The district is also planning to contract for additional mental health services for students through the Chester County Intermediate Unit.

Much remains to be determined on the revenue side of the budget because it will almost certainly take the state several more months to finalize its budget. Kennett is anticipating a slight increase in the basic education subsidy from the state, but not nearly enough of an increase to keep up with the increases in fixed costs.

Finnegan noted that the state, at one time, contributed about 50 percent of the overall costs of educating children. That percentage is now less than 20 percent in the Kennett Consolidated School District.

“More and more of the costs of educating children is being put on the local taxpayers,” Finnegan said.

District officials will continue to work on the spending plan until a final budget is adopted in June, and Finnegan said that they are optimistic that some combination of higher-than-expected revenues or reductions in spending can be found to reduce the amount of the tax increase. He noted that the district has been very good about delivering budgets that are below the Act 1 Index limit.

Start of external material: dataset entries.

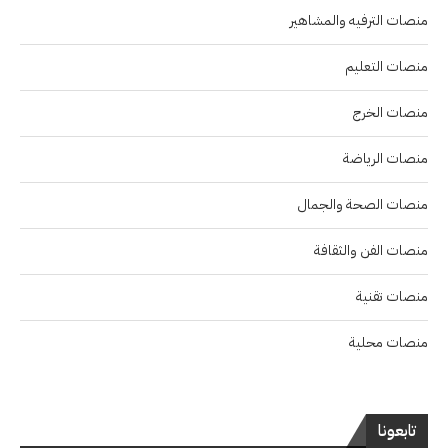
منصات الترفيه والمشاهير
منصات التعليم
منصات الخرج
منصات الرياضة
منصات الصحة والجمال
منصات الفن والثقافة
منصات تقنية
منصات محلية
تابعونا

The budget will be one of the topics of discussion at the next Finance Committee meeting on Monday, March 5. The meeting is open to the public.

In other business at the Feb. 12 meeting:

In his report to the school board, superintendent Dr. Barry Tomasetti explained that the district is having a difficult time filling several custodial staff vacancies so they are looking to contract out those positions to ServiceMaster, a company that provides custodial services to numerous school districts in Chester County, as well as the Chester County Intermediate Unit.

Tomasetti emphasized that they are only contracting out those positions on a trial basis, and KCSD is not looking to outsource all the custodial positions.

“We value the staff that we have,” Tomasetti said. “We have no plans of doing this wholesale with our staff.”

Toward the conclusion of the meeting, board vice president Dominic Perigo expressed his concerns that a recent committee meeting involved a discussion about the possibility of redistricting so that the populations of Greenwood Elementary, Bancroft Elementary, and New Garden Elementary would be more evenly distributed between grades and between buildings. Perigo noted that two redistricting options that had been mentioned involve redrawing boundary lines in such a way that students who live in the borough will be moved to new schools, away from their neighbors and friends.

Perigo said that it’s too early to tell what impact two proposed housing developments in the district will have on the elementary schools’ enrollments, and it’s too early to be considering moving students who live in the borough to different schools when other options aren’t being considered.

Tomasetti pointed out that since the borough is the only area in the district without a neighborhood school—the Mary D. Lang building in town was converted into a district-wide kindergarten center several years ago—it is difficult to redraw boundaries without having the families in the borough be impacted the most. Those families living closest to the neighborhood schools are much less likely to be affected by redrawn boundaries.

Perigo made a motion for the district to abandon discussions about the specific redistricting options that had been mentioned for the 2018-2019 school year, and encouraged district officials and his colleagues on the board to consider other options. However, Perigo withdrew his motion when he was assured that, as discussions continue, other options would be considered.

The Kennett School Board will meet again on Monday, March 12.